確固たる判断基準を持つことが望まれる。変化の激しい現代のビジネス環境において、次のトレンドや展開を確実に理解できる人はいない。判断基準とは“行動を起こすときに拠り所となる理念や信念”を指す。拠り所は、一見主観的なようでいて、「観る」「理解する」を繰り返して知見を積み重ねることで、正確性が向上し幅が広がる。

D=Decide:決める

理解したことを受け、どのように行動するかを決めるプロセスである。「理解する」から「決める」に移るとき、選択肢を並べて比較検討している時間はない。スピードが肝心。

A=Act:行動する

決断にそって行動するプロセス。自分の判断基準に沿って決めた行動が、たとえ間違っていたとしても、行動せず傍観していた不利益に比べれば得るものは大きい。失敗は成功のもと。

 

OODAはPDCAや論理思考のフレームワークのように、必ずしも要素順に回さなくてよいとされている。観察の必要がなければ、即「理解」でよいし、即時的に判断ができるのならば「決める」プロセスを抜きにすぐに「行動」してもよい。要素を飛ばすことで矛盾が生まれることはなく、これこそOODAが素早く柔軟な思考術と言われる所以である。
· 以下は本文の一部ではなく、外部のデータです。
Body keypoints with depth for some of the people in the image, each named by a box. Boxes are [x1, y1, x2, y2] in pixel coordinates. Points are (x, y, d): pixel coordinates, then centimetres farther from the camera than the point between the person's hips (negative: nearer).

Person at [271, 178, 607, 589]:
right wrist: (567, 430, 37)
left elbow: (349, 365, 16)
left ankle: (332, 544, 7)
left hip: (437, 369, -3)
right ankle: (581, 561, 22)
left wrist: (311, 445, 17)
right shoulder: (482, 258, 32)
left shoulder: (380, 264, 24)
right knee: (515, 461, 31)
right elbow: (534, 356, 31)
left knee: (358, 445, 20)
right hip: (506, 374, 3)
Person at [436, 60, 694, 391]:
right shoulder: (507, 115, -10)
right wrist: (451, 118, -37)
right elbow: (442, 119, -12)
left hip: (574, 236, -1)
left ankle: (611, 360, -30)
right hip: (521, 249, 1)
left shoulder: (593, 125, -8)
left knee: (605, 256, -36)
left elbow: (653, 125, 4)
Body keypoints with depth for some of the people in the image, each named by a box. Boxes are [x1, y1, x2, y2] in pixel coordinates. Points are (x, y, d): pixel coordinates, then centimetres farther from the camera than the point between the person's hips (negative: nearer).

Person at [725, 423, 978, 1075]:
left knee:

私たち日本のビジネスパーソンにOODAが求められる理由

先に述べたようにPDCAは多くの日本企業に浸透し、これさえ回すことができれば仕事の進め方としては完璧であるように取り扱われている。しかし、変化の激しい現代にトップマネジメントがこの方法で経営をしていては、時代の流れに取り残されることは必至である。
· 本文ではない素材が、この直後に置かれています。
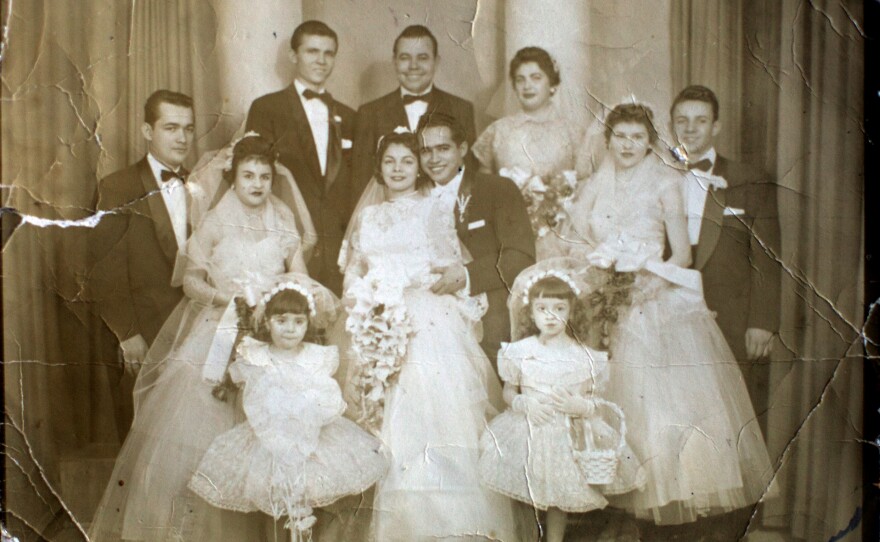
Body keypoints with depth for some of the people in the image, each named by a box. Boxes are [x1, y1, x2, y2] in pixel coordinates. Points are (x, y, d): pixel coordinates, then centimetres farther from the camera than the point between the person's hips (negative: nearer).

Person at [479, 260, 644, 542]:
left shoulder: (584, 355, -4)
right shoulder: (520, 351, -2)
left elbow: (597, 400, 2)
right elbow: (508, 392, 7)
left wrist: (580, 406, -18)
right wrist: (522, 403, -14)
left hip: (570, 437, 0)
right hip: (529, 435, 0)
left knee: (557, 496, 9)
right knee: (533, 492, 6)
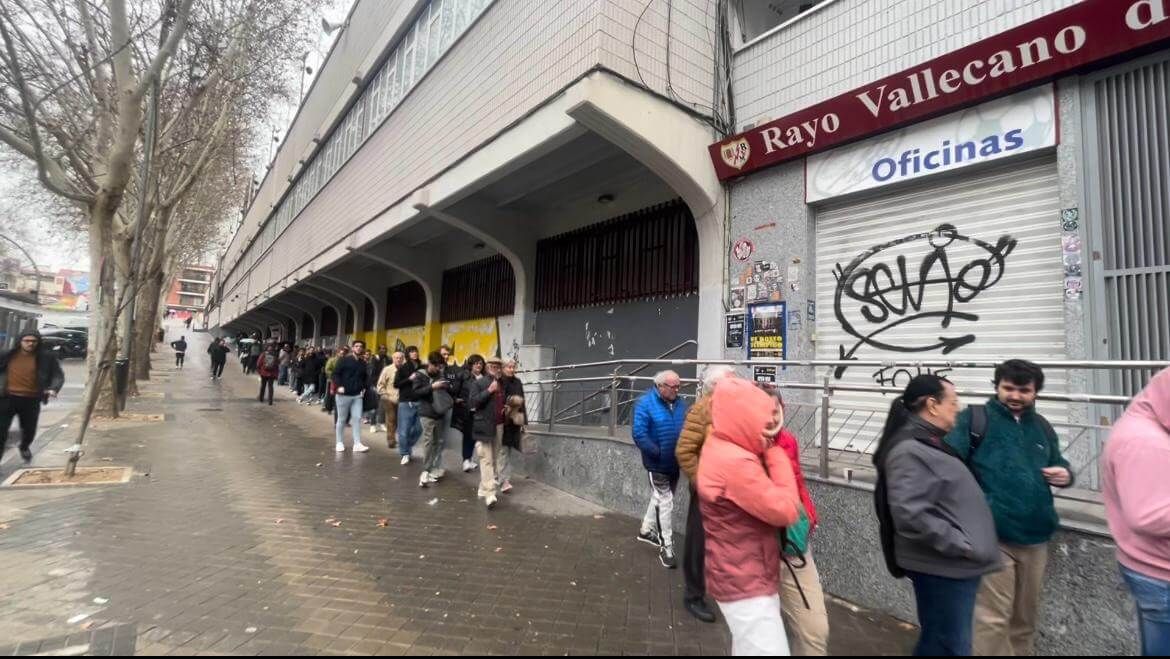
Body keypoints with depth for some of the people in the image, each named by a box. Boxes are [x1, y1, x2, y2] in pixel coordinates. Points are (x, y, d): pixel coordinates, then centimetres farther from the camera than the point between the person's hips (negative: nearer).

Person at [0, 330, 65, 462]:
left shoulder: (46, 358, -3)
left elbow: (58, 375, 1)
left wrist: (54, 388, -17)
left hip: (31, 400, 1)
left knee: (29, 429, 16)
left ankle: (24, 447, 46)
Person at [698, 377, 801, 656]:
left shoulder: (721, 448, 6)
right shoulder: (735, 462, -27)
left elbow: (767, 495, 7)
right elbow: (786, 511, -20)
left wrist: (768, 451, -5)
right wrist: (774, 452, -14)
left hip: (742, 578, 10)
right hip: (747, 585, -10)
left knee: (748, 647, 24)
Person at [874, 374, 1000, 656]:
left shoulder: (930, 442, 11)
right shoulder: (910, 450, -21)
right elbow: (911, 515, -27)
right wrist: (962, 545, -20)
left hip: (954, 565, 10)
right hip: (942, 567, -10)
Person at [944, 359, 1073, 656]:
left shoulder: (1043, 427, 12)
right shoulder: (976, 418, -6)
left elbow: (1057, 463, 25)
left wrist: (1065, 474, 2)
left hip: (1035, 537, 6)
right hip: (992, 536, -6)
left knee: (1025, 616, 20)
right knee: (993, 617, 0)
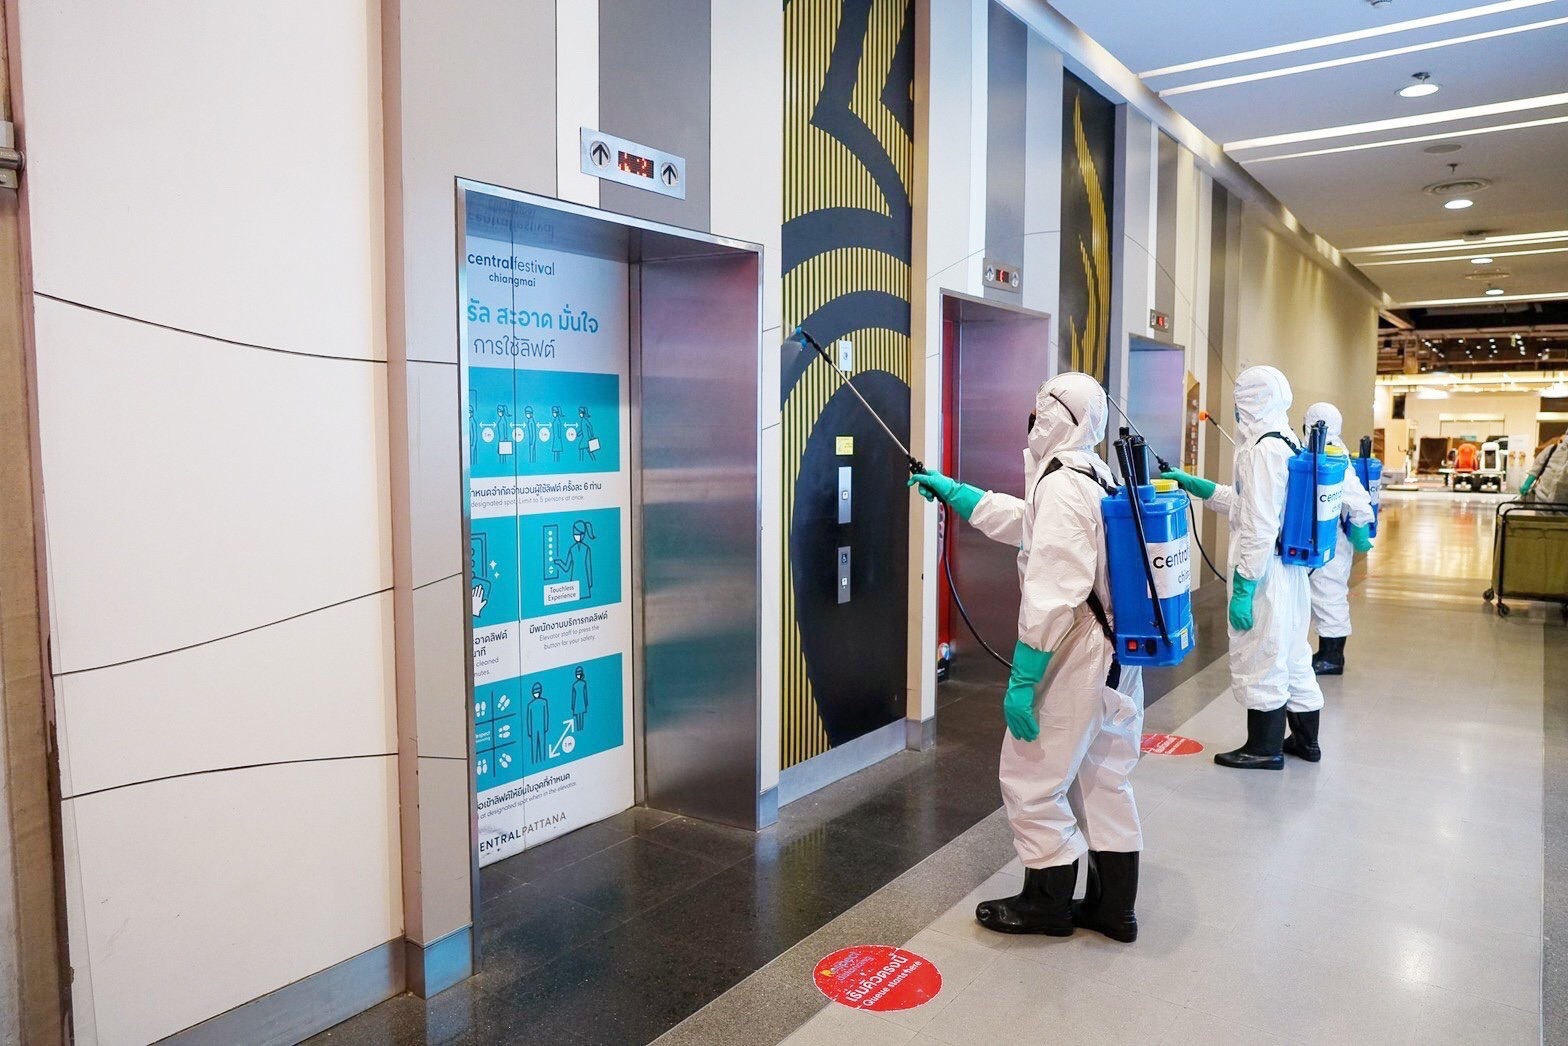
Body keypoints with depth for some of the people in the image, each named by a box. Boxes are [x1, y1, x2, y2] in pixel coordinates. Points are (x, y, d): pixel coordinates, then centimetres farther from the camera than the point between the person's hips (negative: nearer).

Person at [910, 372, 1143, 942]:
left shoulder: (1062, 487, -19)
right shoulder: (1098, 481, 14)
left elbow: (1053, 596, -27)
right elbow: (1019, 519, 28)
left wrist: (1023, 676, -23)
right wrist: (950, 491, 33)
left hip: (1073, 659, -10)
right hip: (1116, 656, 10)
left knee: (1031, 779, 4)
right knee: (1102, 779, 18)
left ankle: (1047, 901, 19)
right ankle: (1113, 905, 28)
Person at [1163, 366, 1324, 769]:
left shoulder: (1262, 449, -19)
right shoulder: (1289, 444, 12)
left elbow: (1259, 527, -23)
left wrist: (1243, 588, -20)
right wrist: (1192, 484, 22)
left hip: (1265, 573, -10)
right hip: (1290, 570, 10)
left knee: (1260, 660, 3)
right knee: (1292, 655, 19)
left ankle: (1264, 748, 15)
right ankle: (1305, 739, 32)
OODA思考がハーバードビジネススクールで講義され、アメリカの企業を中心に民間に適用されるようになったのは1980年代後半のことである。現在では「デザイン思考」や「リーンスタートアップ」へと展開を見せるまでになっている。

では、なぜ日本企業で受け入れが遅れているのか。私たちが農耕民族であることも一つの理由だろう。農耕民族は長い年月をかけて土地を開墾し穀物を育む。集落は強固な組織で、他者を出し抜けば穀物の分配にありつけない。また、生死をかけるようなことはないが、かわりに収穫期は年に1回でとても少ない。それに比較して、狩猟民族は、死の危険は高かったものの食料を得るチャンスは頻繁にあっただろう。農作物を育てることはまさにPDCAの繰り返しである。こうした民族的背景から日本人はPDCAが得意でOODAが苦手なのだ。
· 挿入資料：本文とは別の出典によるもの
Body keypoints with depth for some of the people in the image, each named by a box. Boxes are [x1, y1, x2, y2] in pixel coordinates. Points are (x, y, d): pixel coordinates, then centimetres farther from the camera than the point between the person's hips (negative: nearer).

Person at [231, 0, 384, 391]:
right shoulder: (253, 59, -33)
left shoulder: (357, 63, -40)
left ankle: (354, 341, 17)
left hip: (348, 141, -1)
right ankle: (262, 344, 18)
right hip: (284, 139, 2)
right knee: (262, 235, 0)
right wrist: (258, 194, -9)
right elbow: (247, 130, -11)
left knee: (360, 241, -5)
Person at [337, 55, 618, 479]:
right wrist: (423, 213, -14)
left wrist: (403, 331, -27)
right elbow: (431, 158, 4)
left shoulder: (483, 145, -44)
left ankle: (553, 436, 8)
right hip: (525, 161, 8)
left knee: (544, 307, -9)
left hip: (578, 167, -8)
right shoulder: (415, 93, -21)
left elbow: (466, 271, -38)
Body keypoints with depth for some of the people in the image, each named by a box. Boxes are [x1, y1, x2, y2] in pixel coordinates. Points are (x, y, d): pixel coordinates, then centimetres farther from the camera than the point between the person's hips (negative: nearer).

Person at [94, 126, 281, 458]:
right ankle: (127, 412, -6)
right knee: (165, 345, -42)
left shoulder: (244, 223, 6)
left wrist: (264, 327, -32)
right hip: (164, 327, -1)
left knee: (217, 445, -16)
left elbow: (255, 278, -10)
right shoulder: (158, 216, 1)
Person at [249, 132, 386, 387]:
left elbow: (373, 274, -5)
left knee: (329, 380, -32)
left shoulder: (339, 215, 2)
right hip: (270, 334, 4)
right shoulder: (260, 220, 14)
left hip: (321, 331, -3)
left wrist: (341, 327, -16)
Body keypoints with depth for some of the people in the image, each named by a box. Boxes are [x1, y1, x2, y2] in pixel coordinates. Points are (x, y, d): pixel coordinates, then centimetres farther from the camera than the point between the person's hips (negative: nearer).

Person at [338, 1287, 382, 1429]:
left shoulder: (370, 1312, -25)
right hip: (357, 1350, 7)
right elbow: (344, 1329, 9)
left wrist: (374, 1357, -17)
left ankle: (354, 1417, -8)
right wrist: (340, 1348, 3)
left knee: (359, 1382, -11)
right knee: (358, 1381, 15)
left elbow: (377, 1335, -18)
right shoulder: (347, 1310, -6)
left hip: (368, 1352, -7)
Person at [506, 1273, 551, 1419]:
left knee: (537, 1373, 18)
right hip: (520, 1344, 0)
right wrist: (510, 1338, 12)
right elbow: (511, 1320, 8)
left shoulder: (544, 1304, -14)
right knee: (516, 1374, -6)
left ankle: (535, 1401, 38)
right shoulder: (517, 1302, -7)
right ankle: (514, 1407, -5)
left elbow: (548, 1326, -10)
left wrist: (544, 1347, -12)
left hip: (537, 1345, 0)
私たち組織人が素早く動くための判断基準は企業理念である。社員の一人ひとりが企業理念を行動レベルに落とし込む意識が必要だし、場合によっては社員が行動目標にしやすいように企業理念を修正することも必要かもしれない。アメリカ軍は、隊員が瞬時の判断に迷わないよう「ビジョンドキュメント」を発行し、実現したい世界を具体的に示している。

誰が一歩を踏み出すのか、様子を見ていては取り残されてしまう。デジタルネイティブの若い起業家や部下に驚いてばかりではいけない。自分(自社)は何をするべきか。Trial and error、現況を判断して即時に対応することが望まれる。参戦すべき市場はその先にしかない。